Penraevon what does it mean?
Above the door to the house is carved “Penraevon built ad 1882”. Where does the name Penraevon come from? what does Penraevon mean? Is it a person? Is it a quill?, or the name of a Celtic settlement in Leeds?
Our house had its name changed in 1898 from Redbank to Penraevon. The first mention of the name Penraevon we can locate in the press is 1899 (also in Leeds). Something around the turn of the century seems to have got people in Leeds thinking about Penraevon. Our house is not far (1/2 mile) from where the Penraevon terraces were built in around 1900. There are also no mentions of Penraevon after the 1960’s. The Penraevon terraces were demolished (in their place there is now the Penraevon Industrial estate) and our house had it’s name changed in 1958 to Bushbury house, and all the others had ceased to exist.

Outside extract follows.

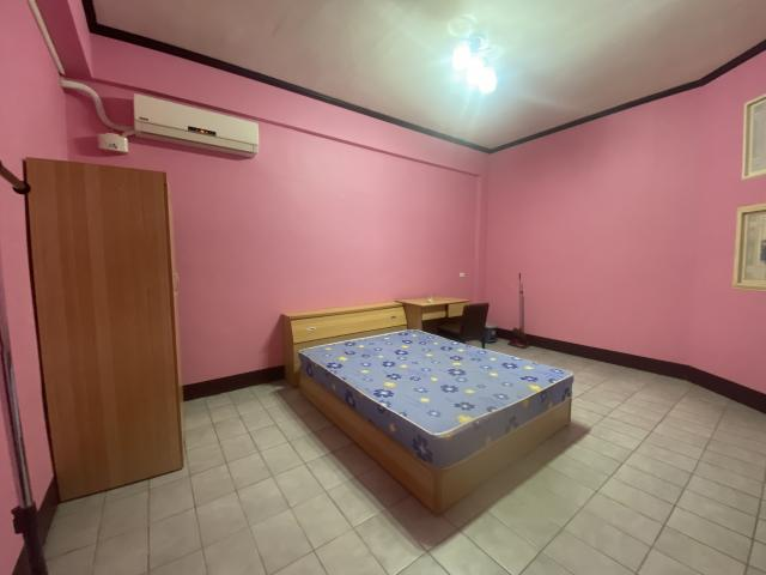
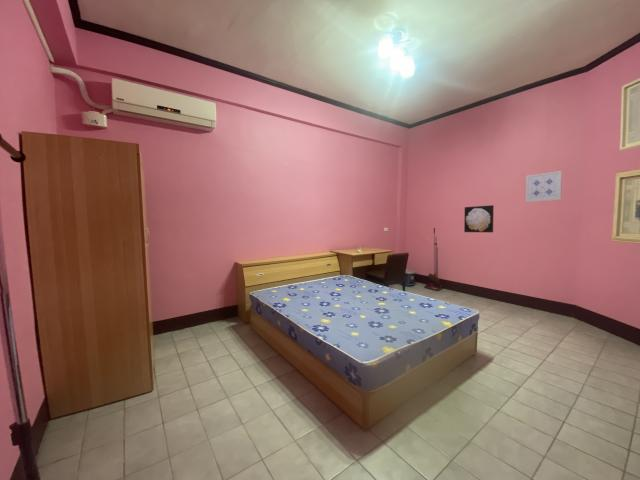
+ wall art [463,204,495,233]
+ wall art [525,170,563,203]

The Penraevon terraces seemed to have been primarily lived in by tannery workers. There were a few tannerys in meanwood utilising the water from the beck including the Sheepscar tannery but our house Penraevon and its residents seems to have had no connection with Tanneries or leather.
Is it a person?
A search of British Newspaper records show that there are no mentions of a person/family called Penraevon. When people first hear the name they ask if it is Welsh or Cornish but it appears to be neither. All we can find in the newspaper archives is a few houses. There was a house in Whitstable, a mine in Rhodesia, a hotel in Blackpool, the home for Waifs and Strays in Boston Spa(outskirts of Leeds) built in 1903 , a series of Terraces in Leeds and two homes in Leeds.
Is it a place?
Penraevon is not a person but it could be derived from the old English Celtic name Pen-y-ffynon. This was what the area to the North West of the house was known by. Pen-y-ffynon means “head of the well”, and was locally called Penny Fun, penny found or even sometimes penny lost and is now marked by the name of a pub, The Penny Fun. But it is a bit of a stretch with the spelling to change Pen y ffynon to Penraevon isn’t it?
Is it a thing?
Moving into more speculative territory, we started looking at old English, Welsh, Gaelic, Cornish, Norse and Scots placenames. The Ordnance Survey have some great resources here. This didn’t reveal anything concrete but did lead to a bit more of an explanation of the name.
The closest seems to be in Old Scots (dictionary here) where we arrive at the following:
PEN, n.1, v.1 Also penn; ¶pain. Sc. usages.
I. n. 1. A plume, feather; the quill or barrel of a feather
RA’EN, n. A Gall. form of Eng. raven.
Like I said this is now getting pretty speculative where you run the risk of seeing evidence when it isn’t really there. But….if the Scots is true then it leads us to the name Penraevon meaning The Ravens Feather, or even more precisely The Ravens Quill.
Researching this further leads us to the fact that the feathers from ravens or crows were used for making quills. There is a great ink company from the 1890’s in America called Caws ink featuring a crow.
Which brings us to the logo for our house being a raven holding a pen.
The Excellence of the pen and pencil published in 1668, recommends
Pens made of a raven’s quill, which will strike a more neat stroke than the common quill
We might not be right but it makes a better logo than a picture of a well!